Decision Regarding the Pleading Alleging a Claim for Damages
 This notice of civil claim before me provides no nexus between the defendants’ acts and the allegation of damages suffered. The damage claim is therefore struck.
 The defendants all allege in their affidavits that this claim was brought immediately before they were scheduled to testify at the s. 49 Community Charter hearing because the plaintiff was attempting to intimidate them from participating as a witness in the Regional District’s application to have Diesel destroyed. The defendants are speculating because of the timing of the action. I do not find that this was Mr. Smith’s motivation.
 I have struck the entire pleading for failure to disclosure a reasonable claim. It is not necessary therefore for me to consider the case on its merits or consider the evidence in the plaintiff or the defendants’ affidavits.

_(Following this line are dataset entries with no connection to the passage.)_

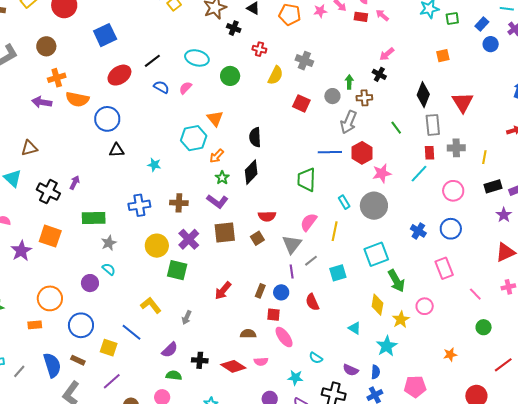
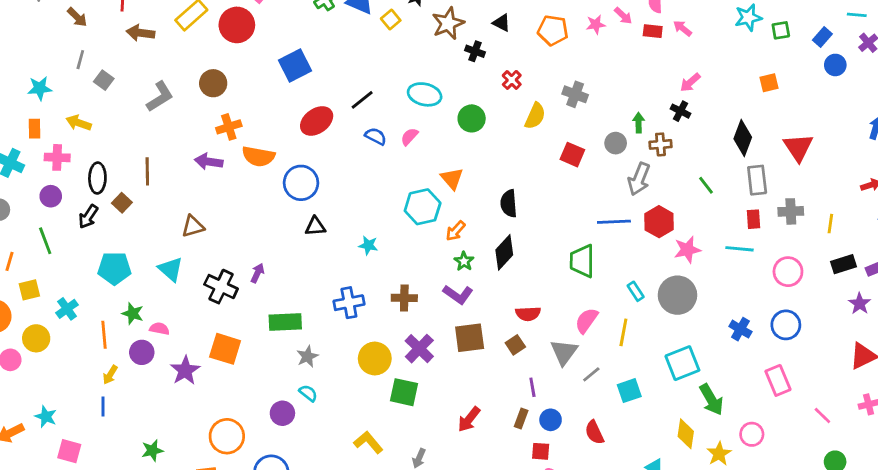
red cross: (259, 49) -> (512, 80), turned 32
cyan line: (419, 174) -> (739, 249), turned 54
purple line: (292, 271) -> (532, 387), moved

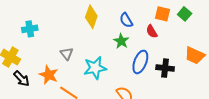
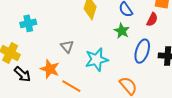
red semicircle: (152, 31) -> (152, 20), turned -120

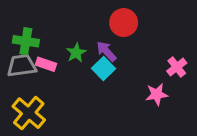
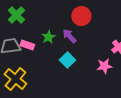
green cross: (26, 41) -> (16, 15), moved, turned 36
cyan square: (104, 69) -> (67, 60), moved

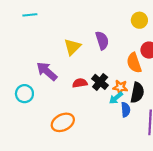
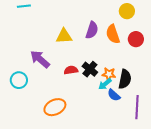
purple semicircle: (102, 40) -> (92, 30), turned 36
yellow triangle: (72, 47) -> (64, 36), turned 42
orange semicircle: (134, 63) -> (113, 34), moved
blue semicircle: (126, 110) -> (114, 95), turned 136

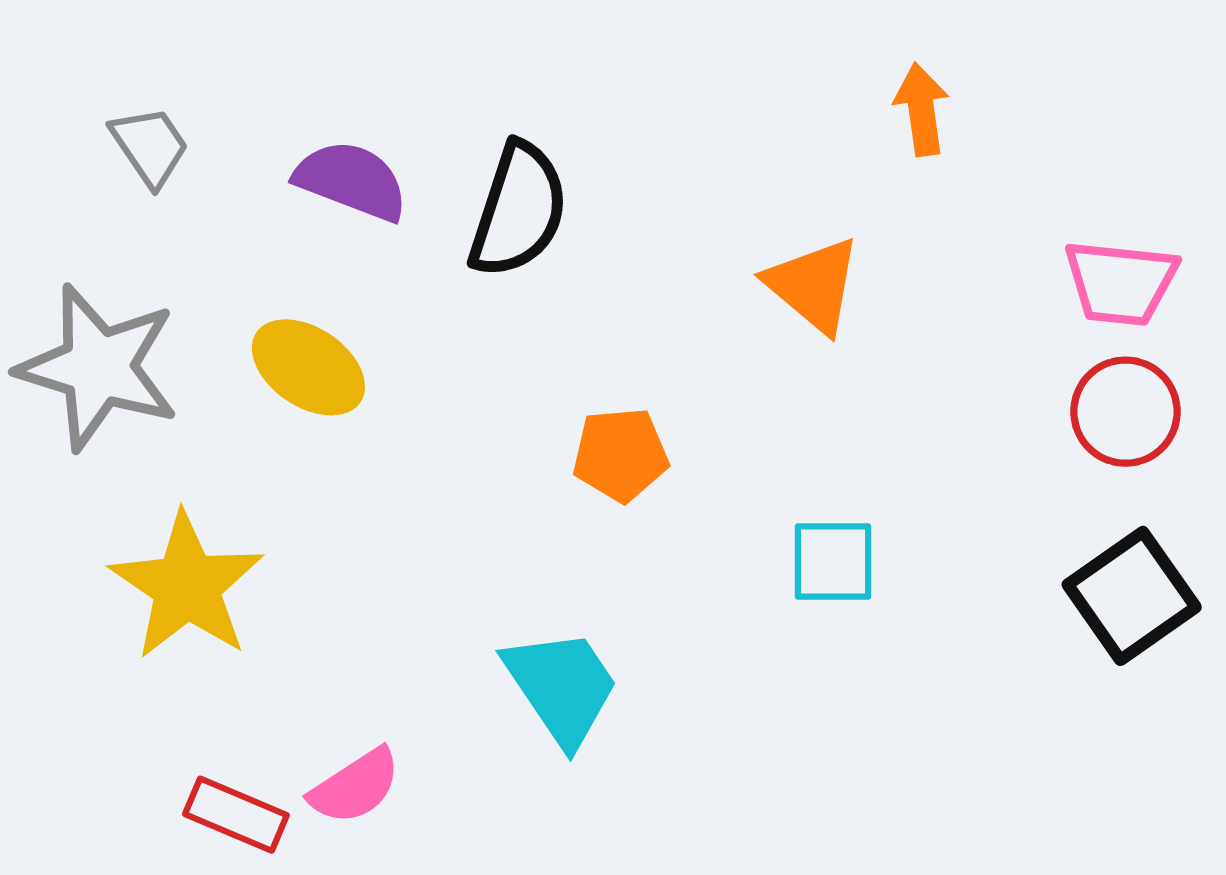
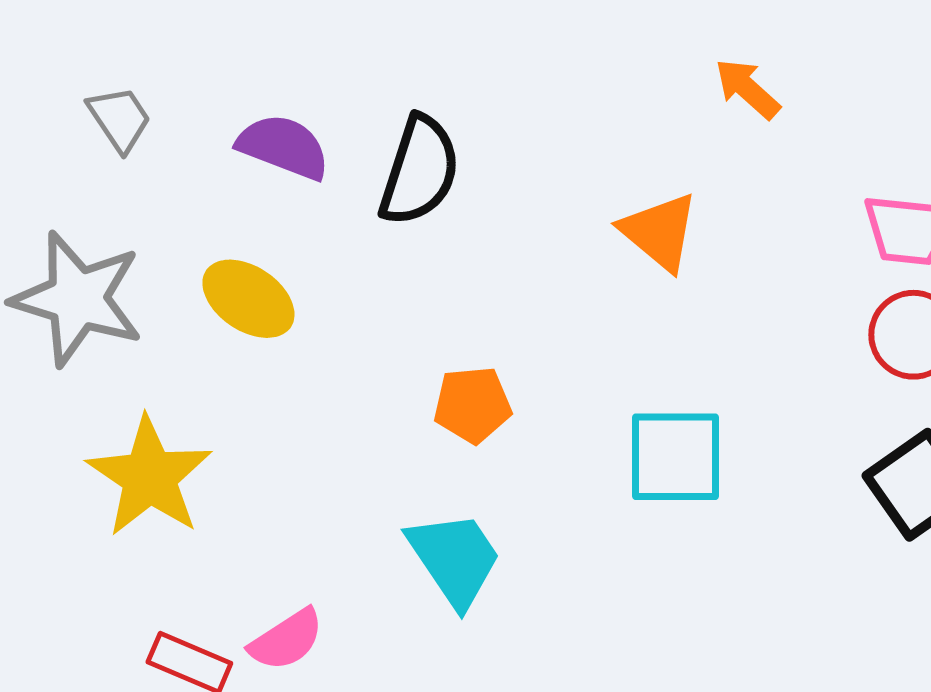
orange arrow: (922, 109) -> (747, 89), turned -40
orange pentagon: (620, 455) -> (472, 405), moved
cyan square: (833, 562) -> (675, 457), size x1.4

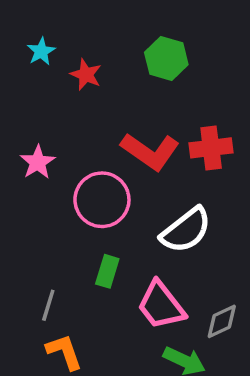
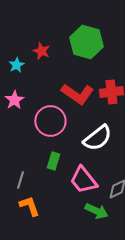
cyan star: (41, 51) -> (16, 65), moved
green hexagon: (166, 58) -> (86, 42), size x1.4

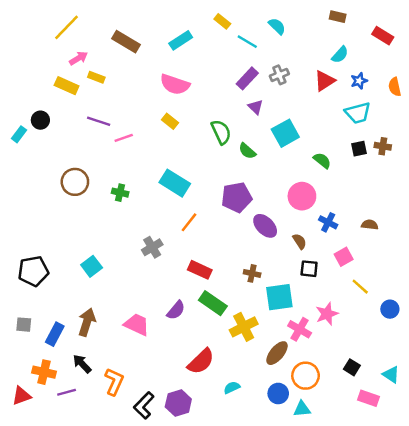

 The defendants are entitled to their costs of this action. It was commenced, they were served, and they had to respond and prepare for this application. The action is not properly brought, and is being dismissed entirely. The defendants have been successful. The CORD has provided counsel for itself and its employees. That same counsel prepared affidavits for the non-employees and, it appears, prepared their responses to the notice of civil claim. I am uncertain whether the non-employees were responsible for paying the fees incurred on their behalf or whether the CORD covered all the legal fees.
 Mr. Williamson asks for special costs for the defendants Lynda Luscombe, George Bandol and Dana Eklund because he claims that they were named as parties for the improper purpose of trying to dissuade them from participating in the forthcoming s. 49 application as witnesses. He submits that this case is analogous to lawsuits brought to intimidate persons from engaging in public debate and it is reprehensible and deserving of the court’s consensuses.
 The timing of the filing of this claim appears to be strategic, but I have not made a finding that Mr. Smith’s intention was to intimidate the defendants from giving evidence at the s. 49 hearing.
 I find that the defendants are certainly entitled to one set of costs for the action, to be assessed by the registrar at Scale B.